§ SEITENAUSZUG:

————

Wie stark sich die rechtsradikalen Kräfte, die das Abkommen von Minsk als "Verrat" verurteilen, radikalisiert haben, zeigte eine Vorfall am Sonnabend in Odessa. Als Vertreter der Stadtverwaltung und politischer Parteien in russischer Sprache eine Gedenkfeier für die Toten des Maidan 2014 abhielten, protestierten Mitglieder der rechtsradikalen Partei Swoboda und des Rechten Sektors.

Obwohl in Odessa überwiegend Russisch gesprochen wird, war es für die Rechten unzumutbar, den Toten des Maidan auf Russisch zu gedenken. Als auch der örtliche Leiter der Timoschenko-Partei "Vaterland", Grigori Grinschpun, seine Rede auf Russisch statt auf Ukrainisch hielt, begannen die Rechtsradikalen mit einer Schlägerei.

"Revolution der Würde" führte zur großen Enttäuschung

Wie stark das Vertrauen der Bevölkerung in die Regierung und die staatlichen Institutionen geschwunden ist, dokumentieren die Ergebnisse einer in diesen Tag vom Kiewer Gorschenin-Institut veröffentlichten Umfrage. 69,8 Prozent der Mitte Februar befragten Ukrainer sind der Meinung, dass die Ukraine sich in die falsche Richtung entwickelt. 71,5 Prozent sind der Meinung, dass in der Ukraine "keine realen Reformen" durchgeführt werden.

————

§ GESTELLTE AUFGABEN:
A. Prüfen Sie, ob die folgenden Aussagen mit dem Seitenauszug übereinstimmen, und antworten Sie jeweils mit Ja oder Nein samt den entscheidenden Worten als wörtlichem Zitat: (i) Die Gedenkfeier in Odessa wurde auf Ukrainisch abgehalten. (ii) Grigori Grinschpun ist der örtliche Leiter der Partei „Vaterland“. (iii) 71,5 Prozent der Befragten meinen, dass in der Ukraine keine realen Reformen durchgeführt werden.
B. Setzen Sie den Seitenauszug über Odessa und die Stimmung in der Ukraine nach seinem letzten Satz fort.
Die Datensätze stammen aus einer anderen Quelle.

§ BEREITGESTELLTE DATEN:
————

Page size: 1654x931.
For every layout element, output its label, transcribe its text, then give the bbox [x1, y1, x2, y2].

————

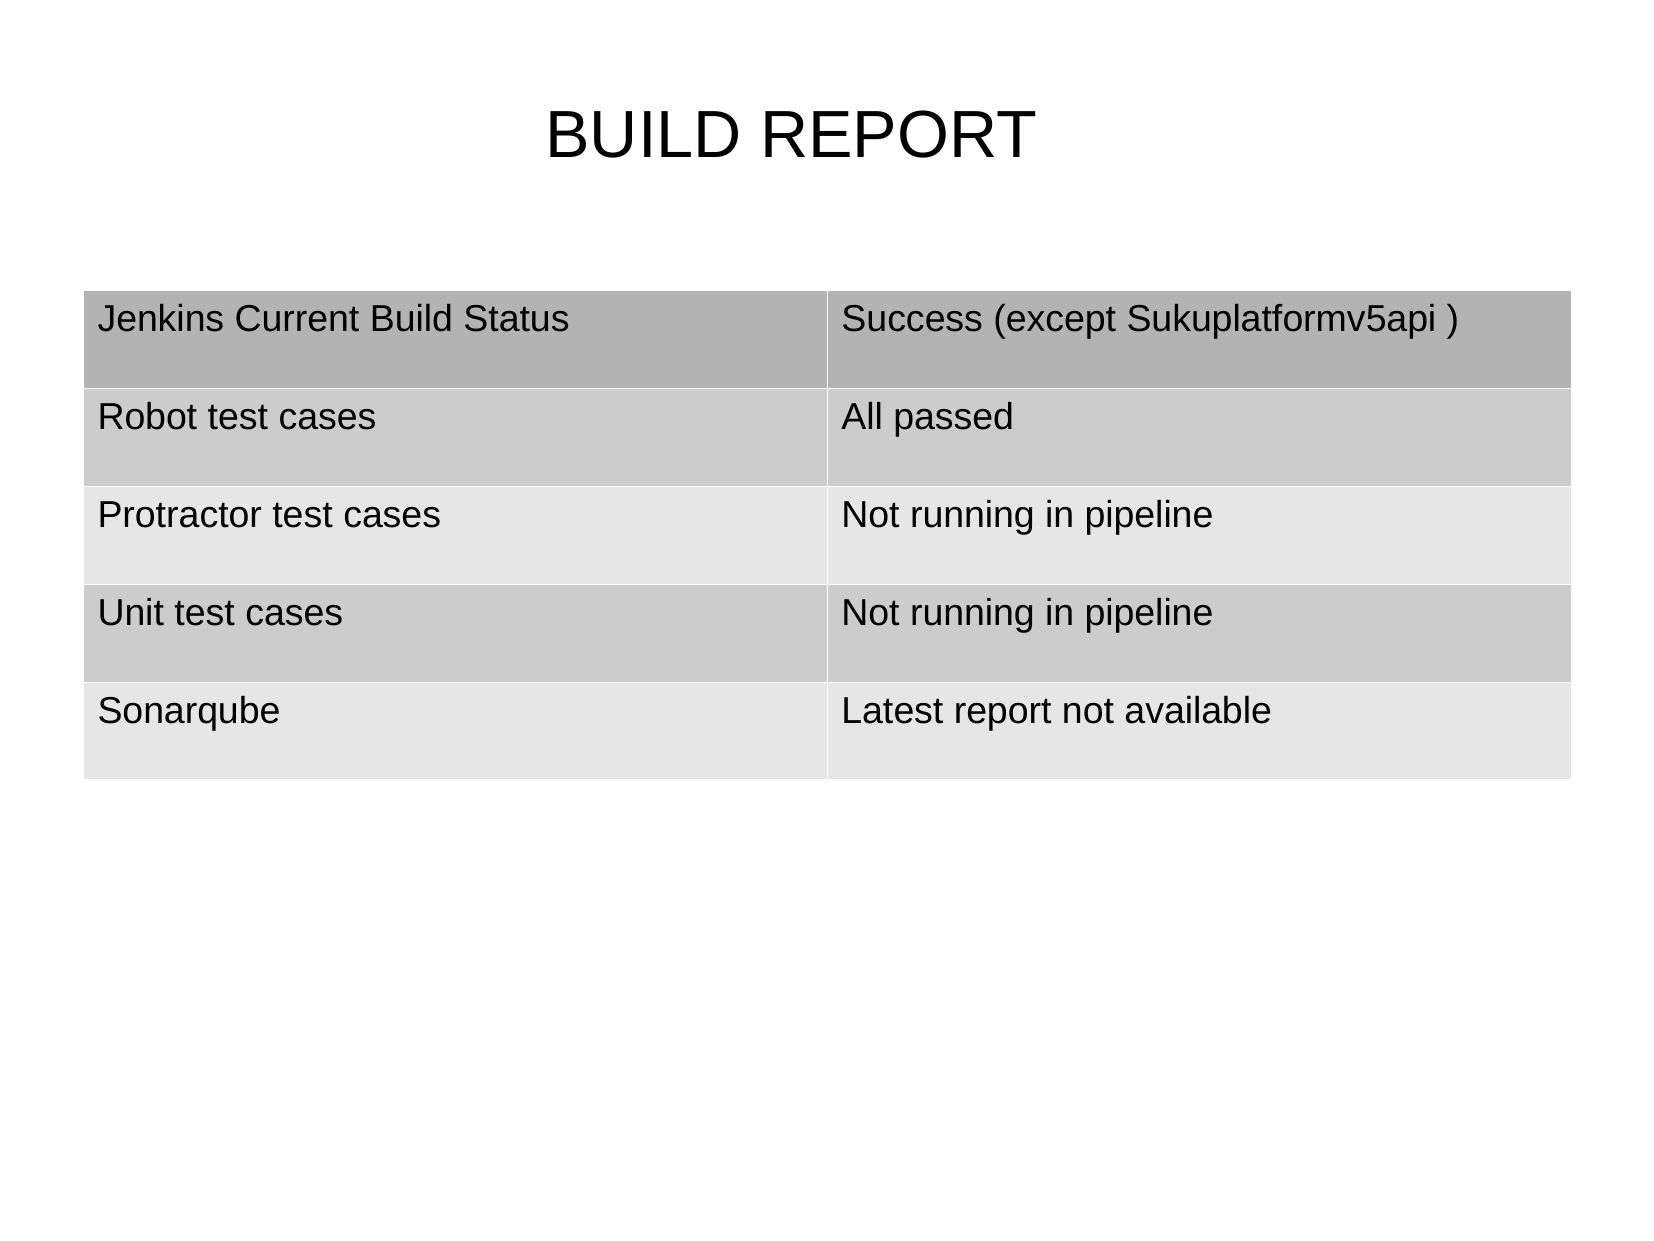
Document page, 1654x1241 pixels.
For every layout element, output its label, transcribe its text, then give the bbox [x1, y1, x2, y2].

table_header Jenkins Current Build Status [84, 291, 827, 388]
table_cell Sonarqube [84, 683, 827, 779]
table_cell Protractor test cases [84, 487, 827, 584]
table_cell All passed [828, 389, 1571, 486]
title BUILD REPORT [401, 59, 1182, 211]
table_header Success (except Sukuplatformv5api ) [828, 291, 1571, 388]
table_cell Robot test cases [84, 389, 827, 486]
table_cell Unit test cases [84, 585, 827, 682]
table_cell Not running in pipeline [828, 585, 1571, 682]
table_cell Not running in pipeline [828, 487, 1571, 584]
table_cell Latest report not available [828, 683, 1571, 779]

————

§ GELÖSTE AUFGABEN:
A.
(i) Nein: »in russischer Sprache eine Gedenkfeier für die Toten des Maidan 2014 abhielten«
(ii) Ja: »der örtliche Leiter der Timoschenko-Partei "Vaterland", Grigori Grinschpun«
(iii) Ja: »71,5 Prozent sind der Meinung, dass in der Ukraine "keine realen Reformen" durchgeführt werden«

B.
Nicht nur das Vertrauen in Politiker und Parteien, auch das Vertrauen in die staatlichen Institutionen ist zwei Jahre nach der sogenannten "Revolution der Würde" stark gesunken. Nach der Umfrage des Gorschenin-Instituts sind nur 8,5 Prozent der Befragten mit der Arbeit des Parlaments zufrieden. Noch niedriger liegt die Zustimmung zur Arbeit der Polizei (8,1 Prozent), der Staatsanwaltschaft (6,4 Prozent) und der Richter (4,7 Prozent). Vertrauen haben die Menschen in der Ukraine - laut der Umfrage - vor allem zu "Freiwilligen" (71,3 Prozent), gesellschaftlichen Organisationen (49,2 Prozent) und der Armee (48,8 Prozent).

Wenn jetzt Präsidentschafts-Wahlen wären, würde Petro Poroschenko nur 17,2 Prozent der Stimmen bekommen. Auch die anderen Kandidaten könnten keine überzeugenden Ergebnisse vorlegen. Julia Timoschenko bekäme 15,9 Prozent, die beiden Rechten Andrej Sadowоi (Bürgermeister von Lviv) und Oleh Ljaschko (Führer der "Radikalen Partei") jeweils 11,8 Prozent und der Leiter des "Oppositionsblockes" Juri Boiko 10,7 Prozent.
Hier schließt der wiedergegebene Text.